Как непостижимо далек был этот угловатый нескладный подросток от героических образов, уже рождавшихся в душе будущей актрисы! И только в глазах, глубоких и требовательных, будто обведенных густой темной тушью, залегла не детски горестная и влекущая тайна.
Однажды, когда после непримиримого спора с матерью, Поля застыла у стола, опершись на руку и слушая только внутренние свои неопровержимые доводы, квартирантка Стрепетовых, бывшая драматическая актриса Вышеславцева, сказала:
— Вот, Лизавета Ивановна, как должна стоять Катерина в «Грозе» во время нотаций свекрови в первом акте…
Если бы ей дали сыграть Катерину! Она верила, что должна играть ее. Про себя она готовилась к этому непрестанно. Приемная мать охлаждала порыв дочери откровенным сомнением:
— Она чрезвычайно неуклюжа, неповоротлива и вообще нехороша. С ее ли грацией мечтать о сцене? Если даже впоследствии и окажется способность, то будет играть комические роли…
Никто не пытался промолчать об ее физических недостатках. Даже самые близкие люди. Позже, когда она была уже знаменита, ее враги изощрялись в заботах о том, как бы посмешнее выставить для всех природные погрешности актрисы. О них издевательски или соболезнующе, — что было еще хуже, — писали в газетах, сочиняли анекдоты, которые из-за кулис проникали в публику, печатали карикатуры, где главным объектом осмеяния выбирали несуществующий горб.
Елизавета Ивановна старалась из самых добрых побуждений. Она уговаривала девочку как могла. Она пыталась приучить Стрепетову к другим занятиям. Отдала ее в ученицы к портнихе. Но, постигая первоначальную грамоту швейного ремесла, Поля думала о том, что сумеет сама прилаживать на себе театральные платья. Настойчивость девочки оставалась непреодолима. Постепенно Елизавета Ивановна должна была ослабить борьбу. Обстоятельства этому помогали.
Дела семьи становились все хуже. Антип Григорьевич пил, и денег не хватало даже на оплату квартиры. Жильцы, которых пустили в дом, когда поредела парикмахерская клиентура, почему-то не приносили никакой прибыли. Уже несколько раз съезжали на новые квартиры, все дальше от центра, все в худшие помещения. Перед семьей вставала элементарная проблема хлеба. Другого способа честно заработать на жизнь, кроме службы в театре, Стрепетовы не знали.
В письме, посланном Елизаветой Ивановной ее старому знакомому, ярославскому и рыбинскому антрепренеру Смирнову, она предлагала свои услуги на роли вторых старух. В том же письме Елизавета Ивановна сообщала, что у нее есть дочь, готовая играть «все, что понадобится».
Что касается жалованья, добавляла Елизавета Ивановна своему адресату, — «вы назначите сами, если убедитесь в ее полезности».
Антрепренер ответил согласием.
В четырнадцать лет кончилось детство.
Летом 1865 года в бревенчатом, неуклюжем здании рыбинского театра, среди намазанных грубой малярной кистью тряпичных садов и небес, среди случайных артистов, кочующих «из Керчи в Вологду и из Вологды в Керчь», впервые вспыхнул феноменальный талант русской трагической актрисы Пелагеи Стрепетовой.

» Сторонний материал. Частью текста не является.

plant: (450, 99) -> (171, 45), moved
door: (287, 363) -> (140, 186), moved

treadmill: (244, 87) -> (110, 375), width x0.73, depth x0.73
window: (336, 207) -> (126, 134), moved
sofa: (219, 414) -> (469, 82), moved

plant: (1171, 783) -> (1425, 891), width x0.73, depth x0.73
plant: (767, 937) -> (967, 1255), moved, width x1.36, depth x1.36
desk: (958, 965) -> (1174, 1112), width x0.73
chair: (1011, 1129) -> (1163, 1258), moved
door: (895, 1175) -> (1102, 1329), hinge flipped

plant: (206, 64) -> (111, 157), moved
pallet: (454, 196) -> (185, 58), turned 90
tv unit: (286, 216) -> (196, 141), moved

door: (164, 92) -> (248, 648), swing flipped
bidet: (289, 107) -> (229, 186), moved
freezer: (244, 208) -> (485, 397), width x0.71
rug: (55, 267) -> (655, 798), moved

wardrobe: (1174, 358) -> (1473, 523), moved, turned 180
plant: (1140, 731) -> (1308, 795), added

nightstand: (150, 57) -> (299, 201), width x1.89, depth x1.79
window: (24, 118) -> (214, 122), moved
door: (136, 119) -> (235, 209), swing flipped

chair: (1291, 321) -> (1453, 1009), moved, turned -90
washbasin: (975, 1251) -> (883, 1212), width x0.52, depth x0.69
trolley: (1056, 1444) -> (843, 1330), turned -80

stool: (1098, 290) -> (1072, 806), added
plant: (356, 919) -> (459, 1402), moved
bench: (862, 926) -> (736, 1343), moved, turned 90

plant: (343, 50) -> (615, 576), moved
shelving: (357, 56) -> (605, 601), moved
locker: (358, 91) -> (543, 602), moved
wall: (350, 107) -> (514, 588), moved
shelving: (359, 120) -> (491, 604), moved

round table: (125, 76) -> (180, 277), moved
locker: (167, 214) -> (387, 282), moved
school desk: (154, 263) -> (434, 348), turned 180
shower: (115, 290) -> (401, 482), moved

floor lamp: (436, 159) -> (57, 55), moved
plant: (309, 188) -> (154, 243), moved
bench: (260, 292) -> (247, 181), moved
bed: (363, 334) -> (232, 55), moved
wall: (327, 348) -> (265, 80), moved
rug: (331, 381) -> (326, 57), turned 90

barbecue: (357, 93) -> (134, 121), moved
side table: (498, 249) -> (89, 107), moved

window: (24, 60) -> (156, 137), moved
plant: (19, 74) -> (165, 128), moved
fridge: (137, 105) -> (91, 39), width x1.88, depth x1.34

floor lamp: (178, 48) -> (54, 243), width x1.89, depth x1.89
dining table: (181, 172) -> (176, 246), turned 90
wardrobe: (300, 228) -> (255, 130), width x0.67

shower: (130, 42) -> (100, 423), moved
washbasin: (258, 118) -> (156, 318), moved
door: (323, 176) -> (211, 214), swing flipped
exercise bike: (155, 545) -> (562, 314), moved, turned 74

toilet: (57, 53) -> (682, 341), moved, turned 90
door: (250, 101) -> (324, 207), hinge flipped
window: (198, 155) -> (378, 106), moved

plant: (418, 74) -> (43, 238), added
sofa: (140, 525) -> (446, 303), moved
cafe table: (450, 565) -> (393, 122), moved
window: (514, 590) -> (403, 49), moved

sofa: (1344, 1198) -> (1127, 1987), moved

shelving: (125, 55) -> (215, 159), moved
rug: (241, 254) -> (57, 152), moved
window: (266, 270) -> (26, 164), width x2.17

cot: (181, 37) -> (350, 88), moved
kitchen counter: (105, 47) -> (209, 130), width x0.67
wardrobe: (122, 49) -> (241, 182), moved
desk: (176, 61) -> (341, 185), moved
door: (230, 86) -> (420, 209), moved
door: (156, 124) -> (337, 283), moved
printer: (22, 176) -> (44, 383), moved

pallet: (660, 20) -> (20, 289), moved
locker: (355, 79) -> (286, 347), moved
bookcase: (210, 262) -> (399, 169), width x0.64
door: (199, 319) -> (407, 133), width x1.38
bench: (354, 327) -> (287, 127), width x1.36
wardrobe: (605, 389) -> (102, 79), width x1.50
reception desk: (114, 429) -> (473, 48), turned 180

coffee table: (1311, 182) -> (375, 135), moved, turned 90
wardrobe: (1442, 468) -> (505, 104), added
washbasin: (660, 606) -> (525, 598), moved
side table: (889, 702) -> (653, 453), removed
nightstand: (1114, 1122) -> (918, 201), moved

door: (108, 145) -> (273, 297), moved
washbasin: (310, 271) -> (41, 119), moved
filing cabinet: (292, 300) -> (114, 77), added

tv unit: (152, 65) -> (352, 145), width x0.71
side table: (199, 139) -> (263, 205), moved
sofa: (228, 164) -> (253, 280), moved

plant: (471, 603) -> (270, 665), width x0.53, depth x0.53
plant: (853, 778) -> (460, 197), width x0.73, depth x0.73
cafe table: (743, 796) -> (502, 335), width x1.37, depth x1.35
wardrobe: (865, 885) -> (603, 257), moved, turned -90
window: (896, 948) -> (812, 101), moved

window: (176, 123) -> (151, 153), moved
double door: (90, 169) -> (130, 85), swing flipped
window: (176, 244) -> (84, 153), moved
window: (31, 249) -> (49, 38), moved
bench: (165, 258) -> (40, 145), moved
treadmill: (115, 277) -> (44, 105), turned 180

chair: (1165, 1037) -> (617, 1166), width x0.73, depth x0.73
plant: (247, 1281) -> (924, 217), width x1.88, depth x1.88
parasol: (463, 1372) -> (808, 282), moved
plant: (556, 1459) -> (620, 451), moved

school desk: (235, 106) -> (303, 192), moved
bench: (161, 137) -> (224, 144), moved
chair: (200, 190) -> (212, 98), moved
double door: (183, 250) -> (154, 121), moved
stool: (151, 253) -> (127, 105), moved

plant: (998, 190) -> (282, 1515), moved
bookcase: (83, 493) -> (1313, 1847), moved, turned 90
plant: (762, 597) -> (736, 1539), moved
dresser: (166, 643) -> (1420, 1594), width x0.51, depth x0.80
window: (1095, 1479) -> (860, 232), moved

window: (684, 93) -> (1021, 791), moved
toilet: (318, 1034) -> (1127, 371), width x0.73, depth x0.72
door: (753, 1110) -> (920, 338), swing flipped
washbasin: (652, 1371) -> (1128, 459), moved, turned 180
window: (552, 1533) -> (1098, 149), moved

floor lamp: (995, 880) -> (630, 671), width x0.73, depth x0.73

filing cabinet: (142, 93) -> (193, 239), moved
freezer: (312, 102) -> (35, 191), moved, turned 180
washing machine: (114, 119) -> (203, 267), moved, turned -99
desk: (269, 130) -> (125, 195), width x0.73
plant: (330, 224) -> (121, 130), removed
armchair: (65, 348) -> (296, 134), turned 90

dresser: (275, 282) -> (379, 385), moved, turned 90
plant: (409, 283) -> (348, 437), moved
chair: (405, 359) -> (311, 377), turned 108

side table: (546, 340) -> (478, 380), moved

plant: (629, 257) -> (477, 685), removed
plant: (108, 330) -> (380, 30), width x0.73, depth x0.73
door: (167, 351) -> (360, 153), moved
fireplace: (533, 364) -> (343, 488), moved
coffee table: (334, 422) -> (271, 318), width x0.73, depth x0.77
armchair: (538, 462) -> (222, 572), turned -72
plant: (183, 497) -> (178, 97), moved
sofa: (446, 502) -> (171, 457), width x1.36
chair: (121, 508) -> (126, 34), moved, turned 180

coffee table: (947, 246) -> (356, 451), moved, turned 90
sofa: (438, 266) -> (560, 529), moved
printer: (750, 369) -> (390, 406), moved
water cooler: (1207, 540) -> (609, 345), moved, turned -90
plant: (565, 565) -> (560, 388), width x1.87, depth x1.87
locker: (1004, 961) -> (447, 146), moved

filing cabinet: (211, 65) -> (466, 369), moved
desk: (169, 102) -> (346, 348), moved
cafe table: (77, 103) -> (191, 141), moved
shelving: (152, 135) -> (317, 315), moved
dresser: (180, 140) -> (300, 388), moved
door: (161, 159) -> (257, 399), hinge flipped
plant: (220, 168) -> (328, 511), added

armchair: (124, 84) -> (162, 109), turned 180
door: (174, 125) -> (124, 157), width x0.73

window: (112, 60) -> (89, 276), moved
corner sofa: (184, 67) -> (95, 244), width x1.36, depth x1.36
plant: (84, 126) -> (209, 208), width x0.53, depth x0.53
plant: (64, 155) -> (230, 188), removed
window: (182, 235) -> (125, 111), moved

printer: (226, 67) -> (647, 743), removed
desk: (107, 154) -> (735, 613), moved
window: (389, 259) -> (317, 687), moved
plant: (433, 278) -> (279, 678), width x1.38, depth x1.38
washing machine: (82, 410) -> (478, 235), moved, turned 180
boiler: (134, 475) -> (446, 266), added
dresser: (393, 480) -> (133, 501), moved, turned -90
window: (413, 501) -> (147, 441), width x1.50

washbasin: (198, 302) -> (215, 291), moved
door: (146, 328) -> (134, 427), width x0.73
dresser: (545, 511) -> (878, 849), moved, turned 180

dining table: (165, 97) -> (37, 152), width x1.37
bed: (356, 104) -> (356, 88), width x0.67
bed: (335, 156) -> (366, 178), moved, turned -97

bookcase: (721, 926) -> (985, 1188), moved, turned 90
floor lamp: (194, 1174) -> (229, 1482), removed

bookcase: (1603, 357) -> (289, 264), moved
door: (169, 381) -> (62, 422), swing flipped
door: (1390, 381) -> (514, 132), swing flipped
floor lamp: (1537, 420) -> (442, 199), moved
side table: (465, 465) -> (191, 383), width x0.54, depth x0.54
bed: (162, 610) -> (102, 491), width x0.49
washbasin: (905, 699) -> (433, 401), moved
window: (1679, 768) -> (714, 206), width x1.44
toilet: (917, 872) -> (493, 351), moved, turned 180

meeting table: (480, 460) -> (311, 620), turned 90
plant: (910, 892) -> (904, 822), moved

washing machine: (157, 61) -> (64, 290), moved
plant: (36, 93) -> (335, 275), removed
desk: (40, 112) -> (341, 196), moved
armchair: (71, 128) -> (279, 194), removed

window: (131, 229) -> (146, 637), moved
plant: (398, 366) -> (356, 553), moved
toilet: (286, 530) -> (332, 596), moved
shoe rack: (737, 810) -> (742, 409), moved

С этого дня начались и ее скитания.
Города, города, города…
За первые четыре года их было восемь. Какие-то повторялись по нескольку раз.
Рыбинск, Ярославль, Рыбинск. Опять Ярославль. А после Симбирск, Самара, Муром, Владимир, Новгород, Саратов. И снова Самара. Движение шло по кругу, ломая едва намечавшуюся стабильность. О какой-нибудь, пусть самой малой устойчивости существования даже и не мечталось. Едва привыкнув к новому месту, приходилось вновь упаковывать узлы и баулы и тащиться на пароход, размещаясь кое-как вместе с другими нищими путешественниками.
Каюта начинающей актрисе не полагалась. Антрепренеры на ней экономили. О том, чтоб купить билеты на свой счет, нечего было и думать. Первое жалованье составляло пятнадцать рублей в месяц. Выше восемнадцати оно в Ярославле так и не поднялось. Двадцать пять, предложенные владельцем симбирского театра Ивановым, показались уже значительной суммой. Но аванса не хватало даже на переезд в третьем классе. Неудобства пути, бессонные ночи, сырая мгла осеннего воздуха, грубые шутки палубных пассажиров стали обычной нормой переселения в другой город.
А после очередного изнурительного путешествия ждала неприспособленная, запыленная сцена, тусклый свет керосиновых фонарей, жалкая клетушка артистической уборной. Конечно, общей, конечно пропахшей сладковато-терпким запахом дешевого грима и чужих разгоряченных тел.